═══ Extrait du texte
Monsieur Dominique WALLON, ancien directeur général
du Centre National de la Cinématographie, puis Directeur
de la musique, de la danse, du théâtre et des
spectacles était poursuivi par la Société
de perception et de répartition de droits d’auteur
Grace qui avait obtenu sa condamnation au titre de la prise
illégale d’intérêt par le Tribunal
de Grande Instance de Paris en 2002. En appel, et après
avoir perdu le dossier de la partie civile, la Cour avait
relaxé Monsieur WALLON et condamné la Société
GRACE pour abus d’action en justice. La Cour de cassation
vient de casser cet arrêt et renvoie Monsieur WALLON
devant la Cour d’Appel de Versailles qui est à
nouveau saisie de l’intégralité du dossier
(1). Étant donné l’importance de
cet arrêt très détaillé, et le
nombre conséquent d’agents publics qui se trouvent
dans une situation similaire, nous en publions de larges
extraits. Cette décision devrait en effet faire jurisprudence
et un certain nombre de hauts fonctionnaires du ministère
de la culture sont également poursuivis pour des
faits similaires dans le cadre d’une plainte avec constitution
de partie civile qu’a déposé le Syndicat
National des Entreprises Artistiques. La situation reprochée
à Monsieur Dominique WALLON est semblable à
la situation de la plupart des personnes figurant dans notre
petit bréviaire
de la corruption. Cette décision valide l’analyse
que nous avons régulièrement présentée
dans ces colonnes. Elle n’est d’ailleurs pas innovante,
c’est simplement la première fois qu’il
en est fait application dans le secteur culturel.
Cette décision montre également que la prise
illégale d’intérêt ne crée
pas uniquement un préjudice à l’État
et qu’un syndicat ou une organisation professionnelle
peut invoquer un préjudice et utilement porter plainte.
Cette décision de la Cour de cassation confirme que
les agents publics peuvent être condamnés pour
leurs présences dans des institutions sur lesquelles
ils ont par ailleurs charge de tutelle. Nous reproduisons
ci-après les principales dispositions de cet arrêt.
══════
═══ Documents d'étude
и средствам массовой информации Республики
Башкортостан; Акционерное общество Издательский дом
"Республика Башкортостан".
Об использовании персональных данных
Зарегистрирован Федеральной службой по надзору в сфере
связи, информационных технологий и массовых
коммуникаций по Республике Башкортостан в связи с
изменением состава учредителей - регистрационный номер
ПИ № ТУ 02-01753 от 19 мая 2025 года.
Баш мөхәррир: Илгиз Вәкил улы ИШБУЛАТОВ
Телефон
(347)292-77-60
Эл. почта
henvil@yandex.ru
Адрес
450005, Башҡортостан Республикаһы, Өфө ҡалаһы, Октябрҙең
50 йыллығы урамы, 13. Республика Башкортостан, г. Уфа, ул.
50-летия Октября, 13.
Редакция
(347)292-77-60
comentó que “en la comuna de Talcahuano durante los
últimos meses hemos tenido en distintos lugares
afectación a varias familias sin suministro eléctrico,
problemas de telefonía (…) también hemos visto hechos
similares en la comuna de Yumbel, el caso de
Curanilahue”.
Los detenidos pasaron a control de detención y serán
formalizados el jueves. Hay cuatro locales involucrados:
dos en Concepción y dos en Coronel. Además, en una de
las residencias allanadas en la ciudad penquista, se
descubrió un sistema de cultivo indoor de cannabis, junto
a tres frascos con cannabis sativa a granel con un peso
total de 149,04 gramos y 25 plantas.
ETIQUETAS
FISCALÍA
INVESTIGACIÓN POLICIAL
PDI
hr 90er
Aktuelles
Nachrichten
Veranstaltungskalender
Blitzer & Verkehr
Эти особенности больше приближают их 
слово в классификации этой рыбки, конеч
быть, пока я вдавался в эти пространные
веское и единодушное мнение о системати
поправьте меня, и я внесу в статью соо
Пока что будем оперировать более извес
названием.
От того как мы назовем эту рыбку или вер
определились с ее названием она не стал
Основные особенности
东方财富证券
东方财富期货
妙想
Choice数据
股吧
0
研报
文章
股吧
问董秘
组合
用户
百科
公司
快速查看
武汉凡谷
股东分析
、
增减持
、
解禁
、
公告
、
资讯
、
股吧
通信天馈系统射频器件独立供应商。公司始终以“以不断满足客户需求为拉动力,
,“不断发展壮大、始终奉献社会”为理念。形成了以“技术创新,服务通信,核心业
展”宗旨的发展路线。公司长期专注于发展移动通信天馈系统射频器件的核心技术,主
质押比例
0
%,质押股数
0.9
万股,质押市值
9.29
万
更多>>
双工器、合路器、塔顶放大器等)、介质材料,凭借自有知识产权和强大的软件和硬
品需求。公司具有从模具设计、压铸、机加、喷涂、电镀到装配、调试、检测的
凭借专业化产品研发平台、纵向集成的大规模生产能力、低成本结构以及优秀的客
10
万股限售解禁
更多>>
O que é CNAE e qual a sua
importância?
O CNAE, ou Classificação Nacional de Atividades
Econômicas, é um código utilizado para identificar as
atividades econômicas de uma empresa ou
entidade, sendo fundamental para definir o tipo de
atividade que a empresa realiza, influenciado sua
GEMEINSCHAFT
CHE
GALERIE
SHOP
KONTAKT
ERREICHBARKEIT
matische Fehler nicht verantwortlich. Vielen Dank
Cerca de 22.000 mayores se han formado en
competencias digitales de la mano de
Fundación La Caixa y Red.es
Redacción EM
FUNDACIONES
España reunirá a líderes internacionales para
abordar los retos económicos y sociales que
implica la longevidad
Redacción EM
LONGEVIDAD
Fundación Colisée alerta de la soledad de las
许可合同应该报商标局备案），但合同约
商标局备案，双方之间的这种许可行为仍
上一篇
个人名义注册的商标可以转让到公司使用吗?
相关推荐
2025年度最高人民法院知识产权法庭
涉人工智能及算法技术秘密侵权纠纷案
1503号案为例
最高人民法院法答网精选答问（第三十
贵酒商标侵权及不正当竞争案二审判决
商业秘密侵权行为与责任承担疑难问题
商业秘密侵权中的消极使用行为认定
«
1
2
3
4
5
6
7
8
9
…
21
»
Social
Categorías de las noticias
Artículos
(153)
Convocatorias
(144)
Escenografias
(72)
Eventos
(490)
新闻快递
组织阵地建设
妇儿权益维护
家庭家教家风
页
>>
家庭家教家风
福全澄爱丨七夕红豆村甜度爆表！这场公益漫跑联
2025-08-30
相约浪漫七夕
══════
**Consignes de travail:**
**a.** Indiquez si chacune des affirmations suivantes concorde avec l'extrait, en répondant par oui ou par non et en citant les mots décisifs de l'extrait : (i) le Tribunal de Grande Instance de Paris avait condamné Monsieur WALLON en 2002 ; (ii) la Cour de cassation renvoie Monsieur WALLON devant la Cour d'appel de Paris ; (iii) l'extrait qualifie la décision d'innovante.
**b.** Citez sans aucune modification les lignes des documents, en commençant au tout début des documents et en terminant à la ligne qui contient « коммуникаций по Республике », celle-ci incluse.

**Réponses aux consignes:**
**a.**
(i) Oui : « qui avait obtenu sa condamnation au titre de la prise illégale d’intérêt par le Tribunal de Grande Instance de Paris en 2002 ».
(ii) Non : « renvoie Monsieur WALLON devant la Cour d’Appel de Versailles ».
(iii) Non : « Elle n’est d’ailleurs pas innovante ».

**b.**
и средствам массовой информации Республики
Башкортостан; Акционерное общество Издательский дом
"Республика Башкортостан".
Об использовании персональных данных
Зарегистрирован Федеральной службой по надзору в сфере
связи, информационных технологий и массовых
коммуникаций по Республике Башкортостан в связи с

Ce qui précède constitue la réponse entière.